▽

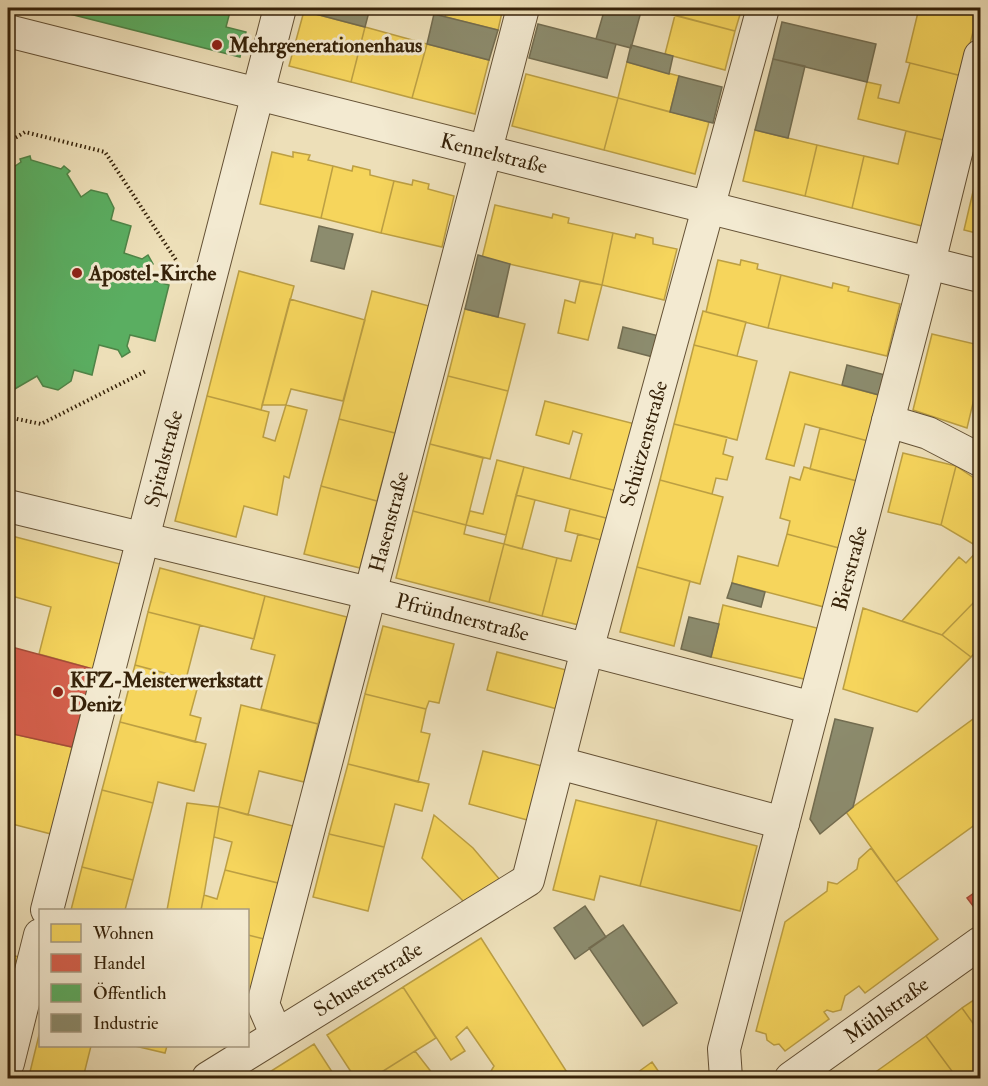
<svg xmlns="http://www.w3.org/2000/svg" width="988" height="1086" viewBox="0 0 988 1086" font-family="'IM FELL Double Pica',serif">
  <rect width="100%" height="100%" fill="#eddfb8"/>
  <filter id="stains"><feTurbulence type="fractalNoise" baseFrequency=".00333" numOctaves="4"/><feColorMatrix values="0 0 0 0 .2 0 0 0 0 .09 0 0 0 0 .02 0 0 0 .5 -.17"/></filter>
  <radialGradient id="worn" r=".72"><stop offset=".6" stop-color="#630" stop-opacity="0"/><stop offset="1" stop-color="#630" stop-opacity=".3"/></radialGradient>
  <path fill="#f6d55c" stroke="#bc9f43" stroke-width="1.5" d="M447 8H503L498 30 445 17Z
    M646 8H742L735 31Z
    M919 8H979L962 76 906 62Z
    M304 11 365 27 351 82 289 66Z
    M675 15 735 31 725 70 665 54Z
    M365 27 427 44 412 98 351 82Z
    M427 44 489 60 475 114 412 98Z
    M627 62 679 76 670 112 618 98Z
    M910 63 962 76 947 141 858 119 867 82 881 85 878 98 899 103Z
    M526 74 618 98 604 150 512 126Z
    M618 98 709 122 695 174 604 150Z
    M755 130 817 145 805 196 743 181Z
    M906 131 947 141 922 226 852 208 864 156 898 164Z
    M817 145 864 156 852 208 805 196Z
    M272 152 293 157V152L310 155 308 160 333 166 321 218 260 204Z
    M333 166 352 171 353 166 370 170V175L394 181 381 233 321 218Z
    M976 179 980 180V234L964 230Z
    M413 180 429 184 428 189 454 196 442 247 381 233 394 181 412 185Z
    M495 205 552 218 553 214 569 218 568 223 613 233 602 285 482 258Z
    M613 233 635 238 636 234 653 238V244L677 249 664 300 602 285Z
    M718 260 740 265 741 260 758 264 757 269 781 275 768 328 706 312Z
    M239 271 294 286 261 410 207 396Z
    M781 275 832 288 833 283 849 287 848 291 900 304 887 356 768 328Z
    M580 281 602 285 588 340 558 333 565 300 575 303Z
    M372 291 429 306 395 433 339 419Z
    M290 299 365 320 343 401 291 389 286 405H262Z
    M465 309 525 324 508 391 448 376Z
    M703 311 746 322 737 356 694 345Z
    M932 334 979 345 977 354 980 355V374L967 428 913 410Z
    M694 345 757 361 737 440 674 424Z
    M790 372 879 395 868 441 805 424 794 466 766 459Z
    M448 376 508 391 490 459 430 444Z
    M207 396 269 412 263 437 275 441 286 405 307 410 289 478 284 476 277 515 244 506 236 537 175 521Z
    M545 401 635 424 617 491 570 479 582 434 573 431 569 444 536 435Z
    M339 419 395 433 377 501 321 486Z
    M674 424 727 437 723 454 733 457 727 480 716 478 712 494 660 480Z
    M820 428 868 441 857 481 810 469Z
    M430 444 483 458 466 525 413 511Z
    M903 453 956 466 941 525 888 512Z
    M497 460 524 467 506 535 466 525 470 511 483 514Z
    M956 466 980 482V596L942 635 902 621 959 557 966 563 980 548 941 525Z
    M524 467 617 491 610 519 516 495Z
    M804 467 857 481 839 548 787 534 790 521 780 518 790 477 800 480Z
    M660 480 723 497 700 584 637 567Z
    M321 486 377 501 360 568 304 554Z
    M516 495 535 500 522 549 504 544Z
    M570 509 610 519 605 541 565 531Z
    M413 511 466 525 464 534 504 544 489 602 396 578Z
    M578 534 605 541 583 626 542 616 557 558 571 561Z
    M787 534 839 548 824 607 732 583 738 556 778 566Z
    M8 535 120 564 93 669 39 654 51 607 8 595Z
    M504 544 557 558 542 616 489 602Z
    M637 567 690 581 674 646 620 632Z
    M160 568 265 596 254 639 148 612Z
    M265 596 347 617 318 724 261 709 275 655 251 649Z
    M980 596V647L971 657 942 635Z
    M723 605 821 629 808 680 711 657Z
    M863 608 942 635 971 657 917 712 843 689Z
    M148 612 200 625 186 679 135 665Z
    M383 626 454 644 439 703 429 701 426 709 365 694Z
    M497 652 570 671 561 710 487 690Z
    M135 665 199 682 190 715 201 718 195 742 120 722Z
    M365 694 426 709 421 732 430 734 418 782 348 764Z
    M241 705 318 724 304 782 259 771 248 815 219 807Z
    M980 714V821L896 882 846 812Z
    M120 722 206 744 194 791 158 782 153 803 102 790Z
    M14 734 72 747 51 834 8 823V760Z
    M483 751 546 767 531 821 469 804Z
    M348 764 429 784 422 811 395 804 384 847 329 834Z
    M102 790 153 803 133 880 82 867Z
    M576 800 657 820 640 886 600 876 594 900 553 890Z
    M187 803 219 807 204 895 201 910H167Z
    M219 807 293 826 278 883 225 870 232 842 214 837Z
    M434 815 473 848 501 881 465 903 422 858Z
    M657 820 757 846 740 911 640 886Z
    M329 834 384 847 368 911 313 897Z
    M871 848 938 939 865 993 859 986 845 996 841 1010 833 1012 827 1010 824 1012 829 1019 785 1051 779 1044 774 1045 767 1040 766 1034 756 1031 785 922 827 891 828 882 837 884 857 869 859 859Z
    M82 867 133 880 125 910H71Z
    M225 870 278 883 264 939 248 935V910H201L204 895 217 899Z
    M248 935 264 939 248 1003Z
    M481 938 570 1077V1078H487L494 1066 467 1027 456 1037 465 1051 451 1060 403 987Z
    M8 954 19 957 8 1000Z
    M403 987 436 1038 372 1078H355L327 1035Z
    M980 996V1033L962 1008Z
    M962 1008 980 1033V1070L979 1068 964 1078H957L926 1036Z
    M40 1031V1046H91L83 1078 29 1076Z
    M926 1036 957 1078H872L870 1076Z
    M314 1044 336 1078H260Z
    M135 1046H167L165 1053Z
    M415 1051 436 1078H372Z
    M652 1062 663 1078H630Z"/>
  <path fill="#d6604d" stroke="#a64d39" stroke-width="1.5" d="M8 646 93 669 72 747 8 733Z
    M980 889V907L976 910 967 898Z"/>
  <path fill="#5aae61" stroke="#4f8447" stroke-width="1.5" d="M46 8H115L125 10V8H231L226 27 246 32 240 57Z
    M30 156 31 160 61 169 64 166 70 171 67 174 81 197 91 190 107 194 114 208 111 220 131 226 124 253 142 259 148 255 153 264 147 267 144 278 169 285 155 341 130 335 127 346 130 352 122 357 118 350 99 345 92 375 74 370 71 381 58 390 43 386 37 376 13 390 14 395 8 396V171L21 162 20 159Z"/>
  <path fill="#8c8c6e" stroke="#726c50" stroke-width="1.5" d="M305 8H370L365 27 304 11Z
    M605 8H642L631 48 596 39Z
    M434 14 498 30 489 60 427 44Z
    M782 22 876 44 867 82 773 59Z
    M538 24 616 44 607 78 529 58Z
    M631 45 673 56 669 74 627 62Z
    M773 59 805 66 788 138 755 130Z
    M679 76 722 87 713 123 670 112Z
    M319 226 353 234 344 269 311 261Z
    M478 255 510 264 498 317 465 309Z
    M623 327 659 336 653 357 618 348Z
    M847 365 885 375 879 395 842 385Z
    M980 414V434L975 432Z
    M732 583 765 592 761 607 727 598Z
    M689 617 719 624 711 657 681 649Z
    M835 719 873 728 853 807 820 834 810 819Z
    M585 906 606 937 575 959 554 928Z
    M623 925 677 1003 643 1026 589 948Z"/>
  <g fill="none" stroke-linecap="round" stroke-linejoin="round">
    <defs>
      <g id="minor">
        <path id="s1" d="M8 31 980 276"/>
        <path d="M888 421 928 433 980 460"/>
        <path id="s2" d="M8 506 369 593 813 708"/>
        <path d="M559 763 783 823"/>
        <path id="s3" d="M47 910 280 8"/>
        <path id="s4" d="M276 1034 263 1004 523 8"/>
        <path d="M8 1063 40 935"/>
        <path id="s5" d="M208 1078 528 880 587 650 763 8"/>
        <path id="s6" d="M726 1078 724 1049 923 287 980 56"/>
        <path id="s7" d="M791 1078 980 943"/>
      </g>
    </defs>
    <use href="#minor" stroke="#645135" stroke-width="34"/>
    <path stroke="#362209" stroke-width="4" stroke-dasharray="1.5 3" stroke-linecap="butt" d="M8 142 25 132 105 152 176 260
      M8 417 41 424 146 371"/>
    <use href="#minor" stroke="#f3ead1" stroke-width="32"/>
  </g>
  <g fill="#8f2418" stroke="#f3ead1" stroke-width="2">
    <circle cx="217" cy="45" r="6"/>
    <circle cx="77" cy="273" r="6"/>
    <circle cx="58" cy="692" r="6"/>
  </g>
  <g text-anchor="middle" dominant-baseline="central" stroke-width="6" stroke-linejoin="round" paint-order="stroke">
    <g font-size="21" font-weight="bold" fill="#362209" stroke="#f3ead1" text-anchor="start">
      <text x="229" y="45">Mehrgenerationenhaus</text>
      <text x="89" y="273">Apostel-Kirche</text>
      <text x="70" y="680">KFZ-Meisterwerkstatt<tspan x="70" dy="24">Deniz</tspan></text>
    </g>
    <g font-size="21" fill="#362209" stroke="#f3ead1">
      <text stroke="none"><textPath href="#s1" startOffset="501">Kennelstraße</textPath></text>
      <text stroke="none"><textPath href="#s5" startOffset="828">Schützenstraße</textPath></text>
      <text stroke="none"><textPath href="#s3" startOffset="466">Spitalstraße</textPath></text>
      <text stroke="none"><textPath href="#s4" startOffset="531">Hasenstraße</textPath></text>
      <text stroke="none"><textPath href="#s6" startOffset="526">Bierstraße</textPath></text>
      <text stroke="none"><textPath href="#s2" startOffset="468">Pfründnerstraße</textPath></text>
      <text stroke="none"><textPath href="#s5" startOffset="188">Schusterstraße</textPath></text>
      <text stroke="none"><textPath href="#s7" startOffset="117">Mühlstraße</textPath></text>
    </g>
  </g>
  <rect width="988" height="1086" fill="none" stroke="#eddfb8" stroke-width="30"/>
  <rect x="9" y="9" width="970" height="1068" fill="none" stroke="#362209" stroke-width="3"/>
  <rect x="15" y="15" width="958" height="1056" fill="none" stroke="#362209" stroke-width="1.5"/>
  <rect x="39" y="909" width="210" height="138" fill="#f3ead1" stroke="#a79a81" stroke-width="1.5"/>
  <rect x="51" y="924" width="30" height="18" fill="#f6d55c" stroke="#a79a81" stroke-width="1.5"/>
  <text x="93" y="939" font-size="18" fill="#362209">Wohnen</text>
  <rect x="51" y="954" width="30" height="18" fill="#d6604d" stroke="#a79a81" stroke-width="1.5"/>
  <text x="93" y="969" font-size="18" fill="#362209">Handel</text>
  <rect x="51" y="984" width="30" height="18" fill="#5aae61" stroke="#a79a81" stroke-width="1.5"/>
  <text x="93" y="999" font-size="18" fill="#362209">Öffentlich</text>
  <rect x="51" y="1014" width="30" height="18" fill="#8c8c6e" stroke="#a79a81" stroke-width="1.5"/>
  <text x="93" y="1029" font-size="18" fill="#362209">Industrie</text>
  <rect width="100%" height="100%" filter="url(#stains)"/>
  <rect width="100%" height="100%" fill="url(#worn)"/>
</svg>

△

Find the word "round" in the records, and report each line that has it.

  <g fill="none" stroke-linecap="round" stroke-linejoin="round">
  <g text-anchor="middle" dominant-baseline="central" stroke-width="6" stroke-linejoin="round" paint-order="stroke">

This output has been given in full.